SUPPLIED TEXT ->
⟨
David Alliance, Baron Alliance,  (, ; born 15 June 1932) is an Iran-born British-Israeli businessman and Liberal Democrat politician.

Personal

David (originally Davoud) Alliance was born in Kashan, Iran, to a Jewish family and was educated at the Etahad School, Iran. He began his career in the bazaars of Iran at the age of fourteen and by the age of eighteen moved to Manchester, England. He has three children and five grandchildren, and now lives in Manchester and London.

Peerage
Alliance was appointed a Commander of the Order of the British Empire (CBE) in the 1984 New Year Honours and in the 1989 New Year Honours received a knighthood, the honour being bestowed 9 February 1989. He was created a life peer as Baron Alliance, of Manchester in the County of Greater Manchester, on 1 July 2004 and sits on the Liberal Democrat benches.

Career
He owns 33% and is chairman of N Brown Group plc, a clothing catalogue retailer. He was also the joint founder with Sir Harry Djanogly of Coats Viyella plc (now Coats Group plc) operating in 67 countries with 22% global market share, employing 70,000 people. Share sales, a valuable art collection and some small private firms account for the remainder of the family fortune. Alliance and Djanogly turned Coats Viyella into a £2bn textile business. David Alliance is also one of the primary investors of the web measurement company SimilarWeb.

Lord Alliance serves on a number of committees including the Prince's Youth Business Trust, Council for Industry and Higher Education, and the University of Manchester Foundation, and the Weizmann Institute. He is senior trustee of the Next Century Foundation. He serves on the Board of Governors of Tel Aviv University in Israel. He has a number of fellowships including Fellow of the Royal Society for the encouragement of Arts, Manufactures & Commerce; Fellow of the City and Guilds of London Institute; and Honorary Fellow of Shenkar College of Engineering and Design. 

Lord Alliance holds a Doctorate of Science at Heriot-Watt University and Legum Doctor (Doctor of Laws Honoris Causa) from the University of Manchester. He used to be an Honorary Fellow of UMIST as there is no UMIST anymore after the merger.

Alliance received an Honorary Doctorate from Heriot-Watt University in 1991

Between 1984 and 1991 Lord Alliance was instrumental in the rescue of the Ethiopian Jews out of Sudan and Ethiopia by bringing them to Israel.

Wealth
In the Sunday Times Rich List 2015 ranking of the wealthiest people in the UK he was placed with an estimated fortune of £3.1 billion. Since his elevation to the peerage in 2004, he has given the Liberal Democrats £668,872 in donations, plus an additional £20,996.56 in notional interest on loans he has made to the party.
⟩
[Dataset items]
⟨
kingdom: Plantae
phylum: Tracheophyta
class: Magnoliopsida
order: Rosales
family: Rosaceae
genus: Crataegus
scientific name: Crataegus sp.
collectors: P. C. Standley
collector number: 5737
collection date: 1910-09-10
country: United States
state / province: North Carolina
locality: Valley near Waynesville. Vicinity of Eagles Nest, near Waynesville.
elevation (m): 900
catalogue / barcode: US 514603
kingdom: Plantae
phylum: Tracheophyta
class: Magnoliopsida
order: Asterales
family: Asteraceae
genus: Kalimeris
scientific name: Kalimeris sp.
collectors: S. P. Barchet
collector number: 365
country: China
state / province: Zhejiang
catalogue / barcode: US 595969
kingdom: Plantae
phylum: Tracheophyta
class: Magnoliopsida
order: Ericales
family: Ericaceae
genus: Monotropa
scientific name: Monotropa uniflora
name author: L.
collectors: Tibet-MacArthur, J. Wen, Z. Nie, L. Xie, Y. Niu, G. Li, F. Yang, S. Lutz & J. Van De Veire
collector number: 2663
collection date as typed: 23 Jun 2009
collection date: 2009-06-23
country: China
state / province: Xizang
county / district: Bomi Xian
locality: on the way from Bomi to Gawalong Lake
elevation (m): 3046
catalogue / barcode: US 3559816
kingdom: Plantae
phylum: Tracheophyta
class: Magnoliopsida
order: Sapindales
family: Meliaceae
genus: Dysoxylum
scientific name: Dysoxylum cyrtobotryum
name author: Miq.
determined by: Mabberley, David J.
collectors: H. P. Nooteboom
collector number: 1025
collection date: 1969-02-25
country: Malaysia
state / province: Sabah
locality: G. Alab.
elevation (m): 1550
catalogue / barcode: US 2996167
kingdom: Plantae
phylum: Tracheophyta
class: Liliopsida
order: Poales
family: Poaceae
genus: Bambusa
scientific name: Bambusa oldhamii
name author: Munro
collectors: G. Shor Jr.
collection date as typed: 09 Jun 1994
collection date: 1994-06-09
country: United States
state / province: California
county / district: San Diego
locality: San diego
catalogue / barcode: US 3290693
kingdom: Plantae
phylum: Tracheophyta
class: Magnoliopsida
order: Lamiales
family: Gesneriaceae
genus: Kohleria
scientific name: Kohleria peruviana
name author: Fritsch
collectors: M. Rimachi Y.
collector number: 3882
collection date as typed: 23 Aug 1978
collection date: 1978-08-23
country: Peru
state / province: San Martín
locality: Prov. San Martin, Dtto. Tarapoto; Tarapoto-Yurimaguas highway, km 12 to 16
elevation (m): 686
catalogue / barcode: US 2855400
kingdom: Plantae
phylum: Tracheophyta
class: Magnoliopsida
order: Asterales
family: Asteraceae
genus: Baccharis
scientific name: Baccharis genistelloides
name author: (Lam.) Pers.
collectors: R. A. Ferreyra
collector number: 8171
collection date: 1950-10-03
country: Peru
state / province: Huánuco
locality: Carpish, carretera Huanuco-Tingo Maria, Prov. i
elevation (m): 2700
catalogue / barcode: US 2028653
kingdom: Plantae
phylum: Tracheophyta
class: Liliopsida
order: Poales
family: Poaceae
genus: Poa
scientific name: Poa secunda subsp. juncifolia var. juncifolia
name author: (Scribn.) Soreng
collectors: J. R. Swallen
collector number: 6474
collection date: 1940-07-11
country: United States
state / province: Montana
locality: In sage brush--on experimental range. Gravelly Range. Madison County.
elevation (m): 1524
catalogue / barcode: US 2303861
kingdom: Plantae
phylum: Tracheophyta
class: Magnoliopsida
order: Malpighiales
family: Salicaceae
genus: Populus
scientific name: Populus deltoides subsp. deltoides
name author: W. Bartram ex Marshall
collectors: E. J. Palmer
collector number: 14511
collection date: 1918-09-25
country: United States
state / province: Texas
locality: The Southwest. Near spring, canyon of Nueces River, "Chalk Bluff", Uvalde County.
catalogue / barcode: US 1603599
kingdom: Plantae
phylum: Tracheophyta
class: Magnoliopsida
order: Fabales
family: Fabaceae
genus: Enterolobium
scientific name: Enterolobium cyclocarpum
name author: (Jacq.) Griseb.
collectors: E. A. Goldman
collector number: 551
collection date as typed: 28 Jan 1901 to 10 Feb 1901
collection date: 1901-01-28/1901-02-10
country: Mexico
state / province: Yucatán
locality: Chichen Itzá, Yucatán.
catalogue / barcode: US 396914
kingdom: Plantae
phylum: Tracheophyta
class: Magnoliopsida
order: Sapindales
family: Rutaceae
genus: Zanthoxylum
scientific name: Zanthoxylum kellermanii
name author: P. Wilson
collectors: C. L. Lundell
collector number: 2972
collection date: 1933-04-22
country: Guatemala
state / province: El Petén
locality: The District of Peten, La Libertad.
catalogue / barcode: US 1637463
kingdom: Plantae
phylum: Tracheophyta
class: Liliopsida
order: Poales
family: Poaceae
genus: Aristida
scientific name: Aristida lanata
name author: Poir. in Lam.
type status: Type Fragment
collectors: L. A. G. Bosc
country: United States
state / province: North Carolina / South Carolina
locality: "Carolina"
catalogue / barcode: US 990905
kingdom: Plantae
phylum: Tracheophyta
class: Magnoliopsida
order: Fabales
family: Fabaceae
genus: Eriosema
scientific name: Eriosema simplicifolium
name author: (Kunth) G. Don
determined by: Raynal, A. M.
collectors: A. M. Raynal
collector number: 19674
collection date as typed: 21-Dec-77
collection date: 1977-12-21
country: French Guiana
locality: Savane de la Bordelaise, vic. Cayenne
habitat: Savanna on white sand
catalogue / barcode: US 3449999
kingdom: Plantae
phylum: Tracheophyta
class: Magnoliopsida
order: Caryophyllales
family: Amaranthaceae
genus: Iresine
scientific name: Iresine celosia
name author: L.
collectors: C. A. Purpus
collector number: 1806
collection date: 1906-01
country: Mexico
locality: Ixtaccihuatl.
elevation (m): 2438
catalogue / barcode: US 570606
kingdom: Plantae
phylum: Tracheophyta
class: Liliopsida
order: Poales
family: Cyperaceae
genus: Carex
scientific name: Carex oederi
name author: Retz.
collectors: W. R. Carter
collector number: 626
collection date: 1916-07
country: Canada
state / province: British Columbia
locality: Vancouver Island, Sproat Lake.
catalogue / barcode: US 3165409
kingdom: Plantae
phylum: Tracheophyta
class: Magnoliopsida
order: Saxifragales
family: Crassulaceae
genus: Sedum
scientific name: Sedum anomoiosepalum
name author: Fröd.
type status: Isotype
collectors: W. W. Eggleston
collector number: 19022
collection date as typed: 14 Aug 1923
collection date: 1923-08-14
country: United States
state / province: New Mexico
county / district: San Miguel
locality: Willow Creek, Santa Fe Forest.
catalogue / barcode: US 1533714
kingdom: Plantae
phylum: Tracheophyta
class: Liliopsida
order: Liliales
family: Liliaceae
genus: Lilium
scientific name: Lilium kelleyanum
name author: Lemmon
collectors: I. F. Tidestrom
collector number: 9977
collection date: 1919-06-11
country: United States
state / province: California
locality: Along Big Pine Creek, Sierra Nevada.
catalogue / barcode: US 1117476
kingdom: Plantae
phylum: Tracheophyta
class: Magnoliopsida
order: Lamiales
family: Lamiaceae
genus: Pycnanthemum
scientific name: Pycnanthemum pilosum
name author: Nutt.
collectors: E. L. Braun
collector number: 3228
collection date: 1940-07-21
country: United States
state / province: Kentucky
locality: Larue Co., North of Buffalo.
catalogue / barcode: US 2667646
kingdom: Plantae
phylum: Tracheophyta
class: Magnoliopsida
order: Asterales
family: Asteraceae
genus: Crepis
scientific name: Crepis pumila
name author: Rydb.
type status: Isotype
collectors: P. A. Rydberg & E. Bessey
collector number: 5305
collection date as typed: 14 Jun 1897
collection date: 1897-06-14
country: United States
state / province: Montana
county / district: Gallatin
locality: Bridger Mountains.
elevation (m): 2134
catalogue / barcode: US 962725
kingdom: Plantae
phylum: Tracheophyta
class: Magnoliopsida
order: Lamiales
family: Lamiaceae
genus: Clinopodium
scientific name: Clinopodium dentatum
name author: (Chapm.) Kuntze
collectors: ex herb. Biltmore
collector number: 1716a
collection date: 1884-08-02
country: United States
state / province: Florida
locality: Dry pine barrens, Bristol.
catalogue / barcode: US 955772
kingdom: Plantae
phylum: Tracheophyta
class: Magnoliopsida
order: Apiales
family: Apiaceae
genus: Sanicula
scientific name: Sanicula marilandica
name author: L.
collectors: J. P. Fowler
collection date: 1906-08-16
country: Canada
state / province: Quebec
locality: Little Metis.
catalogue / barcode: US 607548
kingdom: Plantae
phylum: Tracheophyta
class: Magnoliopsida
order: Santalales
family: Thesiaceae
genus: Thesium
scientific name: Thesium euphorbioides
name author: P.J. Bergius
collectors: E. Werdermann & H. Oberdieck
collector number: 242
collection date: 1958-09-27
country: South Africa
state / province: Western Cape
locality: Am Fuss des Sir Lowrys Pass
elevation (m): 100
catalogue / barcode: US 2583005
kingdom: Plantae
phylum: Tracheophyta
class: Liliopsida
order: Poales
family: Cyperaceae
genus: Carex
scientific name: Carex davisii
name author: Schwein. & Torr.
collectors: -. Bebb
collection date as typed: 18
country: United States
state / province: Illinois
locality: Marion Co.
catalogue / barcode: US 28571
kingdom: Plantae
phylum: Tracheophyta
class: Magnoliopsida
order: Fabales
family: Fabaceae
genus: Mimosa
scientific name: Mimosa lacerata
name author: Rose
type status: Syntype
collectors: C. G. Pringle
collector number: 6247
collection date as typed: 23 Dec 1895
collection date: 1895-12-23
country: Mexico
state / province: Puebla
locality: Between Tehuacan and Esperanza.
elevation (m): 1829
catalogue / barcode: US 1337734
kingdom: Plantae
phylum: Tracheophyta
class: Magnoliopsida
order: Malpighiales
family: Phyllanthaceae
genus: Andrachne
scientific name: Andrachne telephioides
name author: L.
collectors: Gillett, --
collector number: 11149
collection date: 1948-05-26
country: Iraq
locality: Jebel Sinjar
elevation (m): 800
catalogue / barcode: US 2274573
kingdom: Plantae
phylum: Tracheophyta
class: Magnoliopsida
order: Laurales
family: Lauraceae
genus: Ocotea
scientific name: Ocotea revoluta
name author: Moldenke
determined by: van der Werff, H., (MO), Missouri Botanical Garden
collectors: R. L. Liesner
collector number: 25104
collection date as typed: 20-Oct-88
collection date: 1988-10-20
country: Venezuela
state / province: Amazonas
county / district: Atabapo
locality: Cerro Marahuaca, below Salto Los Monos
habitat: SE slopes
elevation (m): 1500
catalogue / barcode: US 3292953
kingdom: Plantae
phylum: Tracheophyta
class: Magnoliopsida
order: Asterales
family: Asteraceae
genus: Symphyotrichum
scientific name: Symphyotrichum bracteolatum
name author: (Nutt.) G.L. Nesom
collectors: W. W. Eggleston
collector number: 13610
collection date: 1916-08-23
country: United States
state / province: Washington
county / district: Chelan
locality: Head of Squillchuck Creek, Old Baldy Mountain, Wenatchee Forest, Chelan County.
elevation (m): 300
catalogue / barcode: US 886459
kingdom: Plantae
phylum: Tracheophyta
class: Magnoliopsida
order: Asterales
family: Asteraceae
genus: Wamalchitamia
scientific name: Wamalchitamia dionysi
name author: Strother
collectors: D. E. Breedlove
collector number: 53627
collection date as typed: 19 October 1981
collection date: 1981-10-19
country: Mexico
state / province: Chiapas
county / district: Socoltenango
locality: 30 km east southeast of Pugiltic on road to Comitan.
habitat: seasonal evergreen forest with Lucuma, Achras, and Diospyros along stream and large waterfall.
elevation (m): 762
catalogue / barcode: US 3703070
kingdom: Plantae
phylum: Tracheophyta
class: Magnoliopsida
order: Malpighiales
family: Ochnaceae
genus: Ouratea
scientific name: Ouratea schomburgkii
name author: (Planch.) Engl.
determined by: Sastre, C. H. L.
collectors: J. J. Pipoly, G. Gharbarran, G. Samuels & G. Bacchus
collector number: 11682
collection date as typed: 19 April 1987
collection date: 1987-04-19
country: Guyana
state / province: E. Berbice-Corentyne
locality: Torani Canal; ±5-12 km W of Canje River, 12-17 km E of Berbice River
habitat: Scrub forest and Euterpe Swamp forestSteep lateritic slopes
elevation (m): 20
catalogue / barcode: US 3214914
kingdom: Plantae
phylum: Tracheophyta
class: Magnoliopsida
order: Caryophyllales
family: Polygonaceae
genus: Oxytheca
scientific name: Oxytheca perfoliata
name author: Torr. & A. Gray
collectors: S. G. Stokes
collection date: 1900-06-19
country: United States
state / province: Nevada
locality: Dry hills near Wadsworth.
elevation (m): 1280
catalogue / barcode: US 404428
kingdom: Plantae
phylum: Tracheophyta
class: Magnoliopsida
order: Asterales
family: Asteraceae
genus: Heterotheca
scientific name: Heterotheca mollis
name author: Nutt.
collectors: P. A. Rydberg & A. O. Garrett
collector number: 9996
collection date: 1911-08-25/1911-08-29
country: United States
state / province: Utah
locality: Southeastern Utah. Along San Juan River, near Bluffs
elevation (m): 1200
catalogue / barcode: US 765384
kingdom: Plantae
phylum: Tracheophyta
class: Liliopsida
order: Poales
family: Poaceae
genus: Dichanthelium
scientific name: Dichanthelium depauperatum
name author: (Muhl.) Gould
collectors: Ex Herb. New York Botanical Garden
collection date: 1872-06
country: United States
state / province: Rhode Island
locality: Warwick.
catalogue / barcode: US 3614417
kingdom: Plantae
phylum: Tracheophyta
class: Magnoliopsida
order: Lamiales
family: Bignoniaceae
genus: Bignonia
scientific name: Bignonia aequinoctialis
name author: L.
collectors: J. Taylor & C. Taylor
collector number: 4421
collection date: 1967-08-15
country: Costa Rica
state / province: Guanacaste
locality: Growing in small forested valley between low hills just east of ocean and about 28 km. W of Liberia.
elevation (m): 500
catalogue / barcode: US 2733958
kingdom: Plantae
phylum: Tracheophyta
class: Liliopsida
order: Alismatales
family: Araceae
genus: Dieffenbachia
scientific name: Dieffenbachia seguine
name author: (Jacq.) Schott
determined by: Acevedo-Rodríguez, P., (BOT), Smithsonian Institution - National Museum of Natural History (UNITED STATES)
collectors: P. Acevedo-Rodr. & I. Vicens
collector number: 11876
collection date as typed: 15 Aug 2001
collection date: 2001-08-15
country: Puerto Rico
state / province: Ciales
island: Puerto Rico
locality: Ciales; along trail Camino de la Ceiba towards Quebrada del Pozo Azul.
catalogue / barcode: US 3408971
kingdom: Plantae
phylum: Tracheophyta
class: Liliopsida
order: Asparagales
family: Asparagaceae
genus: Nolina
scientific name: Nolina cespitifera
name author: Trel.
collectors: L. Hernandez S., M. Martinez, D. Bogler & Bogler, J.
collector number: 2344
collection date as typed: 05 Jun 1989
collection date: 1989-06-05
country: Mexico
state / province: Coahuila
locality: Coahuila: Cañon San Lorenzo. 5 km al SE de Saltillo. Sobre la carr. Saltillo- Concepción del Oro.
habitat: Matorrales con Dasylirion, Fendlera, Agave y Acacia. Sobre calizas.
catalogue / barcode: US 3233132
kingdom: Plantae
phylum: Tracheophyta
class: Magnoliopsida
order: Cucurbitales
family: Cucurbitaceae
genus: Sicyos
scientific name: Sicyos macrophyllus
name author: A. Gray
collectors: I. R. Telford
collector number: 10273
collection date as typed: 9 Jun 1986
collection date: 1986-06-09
⟩
TASKS TO PERFORM ->
(A) According to the Alliance biography, in which town was he born?
(B) From the Alliance biography, extract the passage from "Lord Alliance holds" to "to the party." word for word.

SOLUTIONS TO EACH TASK ->
(A) Kashan, Iran.

(B)
Lord Alliance holds a Doctorate of Science at Heriot-Watt University and Legum Doctor (Doctor of Laws Honoris Causa) from the University of Manchester. He used to be an Honorary Fellow of UMIST as there is no UMIST anymore after the merger.

Alliance received an Honorary Doctorate from Heriot-Watt University in 1991

Between 1984 and 1991 Lord Alliance was instrumental in the rescue of the Ethiopian Jews out of Sudan and Ethiopia by bringing them to Israel.

Wealth
In the Sunday Times Rich List 2015 ranking of the wealthiest people in the UK he was placed with an estimated fortune of £3.1 billion. Since his elevation to the peerage in 2004, he has given the Liberal Democrats £668,872 in donations, plus an additional £20,996.56 in notional interest on loans he has made to the party.